In Italia l’Autorità dell’energia ha già fatto sapere che il prossimo aggiornamento trimestrale delle bollette elettriche, che avverrà a fine dicembre, con ogni probabilità terrà conto del fenomeno. Le stime sono per forza di cose approssimate, ma il sovraccosto per la sola Italia potrebbe superare il miliardo di euro.
Ma le conseguenze dei controlli più severi si fanno sentire anche in Belgio. E anche lì potrebbero esserci fermate di centrali. Il 1° luglio e il 2 settembre l’Agence fédérale de contrôle nucléaire ha scritto alle società elettriche Engie (all’amministratore delegato Philippe Van Troeye) ed Electrabel (la presidente Isabelle Kocher), società che gestiscono le centrali atomiche di Doel (verso l’Olanda) e Tihange (nella zona di Liegi, non lontana da Maastricht e Aquisgrana).
I due impianti soddisfanno metà della domanda elettrica belga ma potrebbero essere a rischio di incidenti gravi, quali il collasso parziale o totale del reattore. Nelle lettere, Jan Bens direttore dell’agenzia scrive di un alto rischio di fusione da surriscaldamento per il nòcciolo dei reattori. «I valori della probabilità di fusione sono allarmanti nei reattori 1,2 e 3 della centrale di Tihange, e per i reattori 3 e 4 della centrale di Doel», dicono le lettere.
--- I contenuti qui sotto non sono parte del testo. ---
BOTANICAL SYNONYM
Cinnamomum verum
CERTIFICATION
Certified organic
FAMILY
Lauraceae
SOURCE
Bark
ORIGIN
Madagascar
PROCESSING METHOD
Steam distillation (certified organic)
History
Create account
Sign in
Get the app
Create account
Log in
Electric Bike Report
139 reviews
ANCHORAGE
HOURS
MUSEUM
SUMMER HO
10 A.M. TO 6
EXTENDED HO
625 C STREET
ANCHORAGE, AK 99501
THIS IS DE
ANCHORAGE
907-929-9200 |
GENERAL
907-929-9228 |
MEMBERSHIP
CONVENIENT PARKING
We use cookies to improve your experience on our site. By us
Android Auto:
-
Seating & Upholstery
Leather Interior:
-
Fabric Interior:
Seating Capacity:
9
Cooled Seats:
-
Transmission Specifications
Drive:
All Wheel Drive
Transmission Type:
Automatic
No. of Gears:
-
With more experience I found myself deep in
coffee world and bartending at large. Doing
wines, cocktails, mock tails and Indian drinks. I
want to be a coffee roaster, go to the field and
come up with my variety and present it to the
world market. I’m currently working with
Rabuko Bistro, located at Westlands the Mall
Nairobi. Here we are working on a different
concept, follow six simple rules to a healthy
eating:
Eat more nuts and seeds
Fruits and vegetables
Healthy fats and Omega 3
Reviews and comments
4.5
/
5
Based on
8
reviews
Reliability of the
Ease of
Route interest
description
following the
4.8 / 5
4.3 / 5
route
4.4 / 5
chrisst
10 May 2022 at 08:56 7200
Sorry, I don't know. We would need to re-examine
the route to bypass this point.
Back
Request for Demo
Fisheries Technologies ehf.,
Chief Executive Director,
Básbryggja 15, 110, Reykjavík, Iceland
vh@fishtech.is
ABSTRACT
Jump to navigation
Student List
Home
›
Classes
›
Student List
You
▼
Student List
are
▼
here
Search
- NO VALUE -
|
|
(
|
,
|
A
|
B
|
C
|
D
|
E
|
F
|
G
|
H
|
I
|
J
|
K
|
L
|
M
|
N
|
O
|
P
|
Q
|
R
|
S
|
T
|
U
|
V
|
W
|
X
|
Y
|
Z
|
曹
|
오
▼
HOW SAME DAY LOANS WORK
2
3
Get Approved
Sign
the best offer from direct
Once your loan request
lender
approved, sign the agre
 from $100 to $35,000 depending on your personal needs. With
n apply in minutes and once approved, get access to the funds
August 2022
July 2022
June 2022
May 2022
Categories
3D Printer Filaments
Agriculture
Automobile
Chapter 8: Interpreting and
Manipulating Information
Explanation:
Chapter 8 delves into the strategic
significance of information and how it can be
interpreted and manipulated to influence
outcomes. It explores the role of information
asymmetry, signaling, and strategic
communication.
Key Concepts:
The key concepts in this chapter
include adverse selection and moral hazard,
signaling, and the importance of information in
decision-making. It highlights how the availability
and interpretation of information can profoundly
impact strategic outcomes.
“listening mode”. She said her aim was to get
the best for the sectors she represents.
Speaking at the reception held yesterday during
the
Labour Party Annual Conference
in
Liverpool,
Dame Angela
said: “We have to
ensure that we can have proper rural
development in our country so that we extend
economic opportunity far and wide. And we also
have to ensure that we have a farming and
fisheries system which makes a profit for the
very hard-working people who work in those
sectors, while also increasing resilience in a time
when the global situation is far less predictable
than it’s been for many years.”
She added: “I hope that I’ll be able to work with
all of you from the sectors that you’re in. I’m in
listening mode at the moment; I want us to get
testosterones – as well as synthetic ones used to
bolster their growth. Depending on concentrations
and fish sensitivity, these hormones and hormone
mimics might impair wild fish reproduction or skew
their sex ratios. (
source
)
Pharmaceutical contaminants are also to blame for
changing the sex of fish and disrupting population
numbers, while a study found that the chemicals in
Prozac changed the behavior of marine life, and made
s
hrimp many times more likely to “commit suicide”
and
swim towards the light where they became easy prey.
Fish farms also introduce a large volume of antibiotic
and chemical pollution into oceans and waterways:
Tihange è costituita da tre reattori realizzati fra il ’75 e l’85. La centrale di Doel, una delle più vecchie d’Europa, è composta da quattro reattori realizzati tra il 1969 e il 1985. Nel 2012, in occasione degli stress test organizzati dall’Europa dopo il disastro di Fukushima, furono rilevate alcune microfratturazioni nei reattori: non abbastanza da imporre la fermata degli impianti ma sufficienti a suscitare preoccupazione.
In Germania, nel Land della Renania Settentrionale-Vestfalia, tre mesi fa è stato deciso di aumentare la scorta di pastiglie di iodio per la popolazione, usate per proteggere in particolare la tiroide in caso di fughe radioattive.